Liverpool Sound and Vision Rating * * * *
Words are important, beyond that, they are critical, the way we are with others, words can signify everything, even in the smallest sentence, in the most casual of thoughts, words are like bombs or bandages, they can tear apart the world without a moment’s thought or they can heal, even unintentionally, they can break through the psyche of a pre-conditioned thought and make that person’s outlook so much sweeter.
These Little Words are all that matter in the end, in how we use them, how they are spoken or song, these are the words that can make someone’s day or their lives easier. These Little Words placed down by Katie Ellen also happen to be heartfelt and sent out with the kind of sensuality and meaning that makes the world more tolerable.
The five track E.P. is one of touching sentiment but also full of realism, that sense of duty towards another’s peace of mind is sacrosanct and significant, for if we can behave properly towards each other in times of despair then what is the actually point of anything.
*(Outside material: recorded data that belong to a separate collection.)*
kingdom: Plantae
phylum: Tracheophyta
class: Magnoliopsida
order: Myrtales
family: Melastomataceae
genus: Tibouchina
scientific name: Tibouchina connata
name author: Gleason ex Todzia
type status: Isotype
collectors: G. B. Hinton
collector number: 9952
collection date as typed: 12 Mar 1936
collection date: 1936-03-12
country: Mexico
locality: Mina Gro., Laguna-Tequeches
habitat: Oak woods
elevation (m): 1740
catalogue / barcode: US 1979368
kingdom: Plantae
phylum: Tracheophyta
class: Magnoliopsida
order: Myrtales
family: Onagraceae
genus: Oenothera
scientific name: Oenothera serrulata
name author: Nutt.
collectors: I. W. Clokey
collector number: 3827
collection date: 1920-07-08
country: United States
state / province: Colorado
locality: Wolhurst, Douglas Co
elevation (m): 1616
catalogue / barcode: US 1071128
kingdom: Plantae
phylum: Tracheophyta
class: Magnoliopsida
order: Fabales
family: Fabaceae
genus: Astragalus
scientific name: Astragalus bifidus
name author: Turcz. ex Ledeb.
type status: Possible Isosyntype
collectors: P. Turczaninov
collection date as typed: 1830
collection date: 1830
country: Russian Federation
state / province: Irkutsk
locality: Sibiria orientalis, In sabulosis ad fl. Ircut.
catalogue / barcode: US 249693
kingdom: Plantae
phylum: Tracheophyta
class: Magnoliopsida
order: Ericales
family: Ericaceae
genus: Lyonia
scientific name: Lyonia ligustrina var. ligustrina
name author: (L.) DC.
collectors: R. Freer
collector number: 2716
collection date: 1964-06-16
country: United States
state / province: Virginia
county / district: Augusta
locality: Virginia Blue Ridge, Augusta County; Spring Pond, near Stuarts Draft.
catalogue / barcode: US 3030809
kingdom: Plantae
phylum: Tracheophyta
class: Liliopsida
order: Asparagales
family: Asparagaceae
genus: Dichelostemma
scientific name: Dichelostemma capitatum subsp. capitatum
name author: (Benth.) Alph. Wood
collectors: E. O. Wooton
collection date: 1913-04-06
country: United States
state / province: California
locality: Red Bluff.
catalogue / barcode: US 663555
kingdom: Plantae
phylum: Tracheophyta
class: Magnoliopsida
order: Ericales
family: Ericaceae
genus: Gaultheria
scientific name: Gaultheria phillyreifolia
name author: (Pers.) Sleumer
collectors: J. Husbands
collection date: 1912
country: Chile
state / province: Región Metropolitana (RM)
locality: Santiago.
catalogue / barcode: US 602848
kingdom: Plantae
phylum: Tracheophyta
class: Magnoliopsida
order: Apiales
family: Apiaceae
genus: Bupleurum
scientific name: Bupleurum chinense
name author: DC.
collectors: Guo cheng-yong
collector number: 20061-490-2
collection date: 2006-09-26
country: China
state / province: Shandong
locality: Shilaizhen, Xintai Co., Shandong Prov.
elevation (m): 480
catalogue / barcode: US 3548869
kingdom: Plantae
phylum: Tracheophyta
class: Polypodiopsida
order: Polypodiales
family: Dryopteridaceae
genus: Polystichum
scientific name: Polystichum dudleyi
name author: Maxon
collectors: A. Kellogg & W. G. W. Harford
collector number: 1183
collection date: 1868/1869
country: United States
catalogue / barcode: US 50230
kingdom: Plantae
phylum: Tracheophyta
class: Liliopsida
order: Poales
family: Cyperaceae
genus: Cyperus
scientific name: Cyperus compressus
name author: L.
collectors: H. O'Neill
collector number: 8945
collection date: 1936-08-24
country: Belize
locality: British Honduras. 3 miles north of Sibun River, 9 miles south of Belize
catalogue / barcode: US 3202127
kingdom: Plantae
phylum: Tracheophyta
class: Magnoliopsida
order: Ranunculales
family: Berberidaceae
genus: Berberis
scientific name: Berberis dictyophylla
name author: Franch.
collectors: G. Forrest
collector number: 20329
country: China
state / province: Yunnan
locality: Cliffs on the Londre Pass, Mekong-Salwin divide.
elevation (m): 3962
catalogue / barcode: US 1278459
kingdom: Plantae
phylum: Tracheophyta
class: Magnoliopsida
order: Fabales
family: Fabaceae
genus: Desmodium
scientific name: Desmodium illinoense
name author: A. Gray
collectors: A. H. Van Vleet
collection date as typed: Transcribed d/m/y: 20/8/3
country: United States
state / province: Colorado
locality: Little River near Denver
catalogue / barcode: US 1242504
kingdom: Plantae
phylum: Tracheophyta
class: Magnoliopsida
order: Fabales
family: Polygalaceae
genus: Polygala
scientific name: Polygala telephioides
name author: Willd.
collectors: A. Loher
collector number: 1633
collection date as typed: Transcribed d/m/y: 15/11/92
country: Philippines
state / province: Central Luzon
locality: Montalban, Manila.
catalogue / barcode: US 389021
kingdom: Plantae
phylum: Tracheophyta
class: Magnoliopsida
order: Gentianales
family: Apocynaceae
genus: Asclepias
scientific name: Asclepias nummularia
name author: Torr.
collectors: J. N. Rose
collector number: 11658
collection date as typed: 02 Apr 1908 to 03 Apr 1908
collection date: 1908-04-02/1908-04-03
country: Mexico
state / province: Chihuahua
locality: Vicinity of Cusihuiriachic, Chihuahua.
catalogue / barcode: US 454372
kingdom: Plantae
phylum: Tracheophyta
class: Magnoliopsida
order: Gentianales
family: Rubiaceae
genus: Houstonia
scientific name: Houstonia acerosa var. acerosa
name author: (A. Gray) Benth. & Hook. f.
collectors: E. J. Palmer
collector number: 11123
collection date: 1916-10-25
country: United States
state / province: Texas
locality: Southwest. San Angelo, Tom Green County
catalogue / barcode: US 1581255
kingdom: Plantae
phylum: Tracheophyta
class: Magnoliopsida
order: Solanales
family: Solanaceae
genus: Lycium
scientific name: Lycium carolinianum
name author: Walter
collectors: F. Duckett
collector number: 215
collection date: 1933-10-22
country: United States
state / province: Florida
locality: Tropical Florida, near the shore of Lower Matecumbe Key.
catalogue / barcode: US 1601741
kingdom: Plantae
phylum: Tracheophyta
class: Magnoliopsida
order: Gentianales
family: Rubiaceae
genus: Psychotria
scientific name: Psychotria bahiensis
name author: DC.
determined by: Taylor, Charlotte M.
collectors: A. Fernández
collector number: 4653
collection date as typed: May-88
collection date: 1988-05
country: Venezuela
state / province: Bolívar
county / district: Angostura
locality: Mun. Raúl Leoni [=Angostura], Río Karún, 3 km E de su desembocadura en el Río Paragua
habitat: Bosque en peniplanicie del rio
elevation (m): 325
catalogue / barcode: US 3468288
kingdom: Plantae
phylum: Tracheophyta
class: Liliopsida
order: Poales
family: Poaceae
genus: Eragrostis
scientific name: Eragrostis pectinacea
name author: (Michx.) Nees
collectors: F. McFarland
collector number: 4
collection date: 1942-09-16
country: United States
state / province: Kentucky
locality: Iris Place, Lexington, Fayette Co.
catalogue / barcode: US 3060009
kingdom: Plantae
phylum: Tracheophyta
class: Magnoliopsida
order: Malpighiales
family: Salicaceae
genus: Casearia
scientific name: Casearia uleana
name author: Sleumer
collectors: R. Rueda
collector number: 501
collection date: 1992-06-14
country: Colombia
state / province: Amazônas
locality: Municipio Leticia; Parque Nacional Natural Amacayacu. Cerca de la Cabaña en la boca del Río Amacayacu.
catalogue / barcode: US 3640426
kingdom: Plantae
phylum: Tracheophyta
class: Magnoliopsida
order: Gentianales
Katie Ellen plays with those central beliefs and comes out fighting for the right to sing them, there is no shadow or foreground, there is also no quarter given that people should be little themselves in trying to reach compromise or keeping anybody’s delusion alive, this is not that type of talk, it is not a set of song of meekness, just beautiful compassion, a critical difference but one that works when the music and the words are placed properly.
The five songs, Can’t We Just Be Friends, One Reason, Halfway There, Your Song (Out Of My Head) and a scintillating piano version of the aforementioned Halfway There, are of great quality, the rarity of finding such empathy in someone in their flourishing and musically formative years.
Katie Ellen finds the right balance between passion and technique, the sense of considering her words carefully enough to hold someone’s hand as they feel the pain of modern living; a true sense of compassion; These Little Words are always important.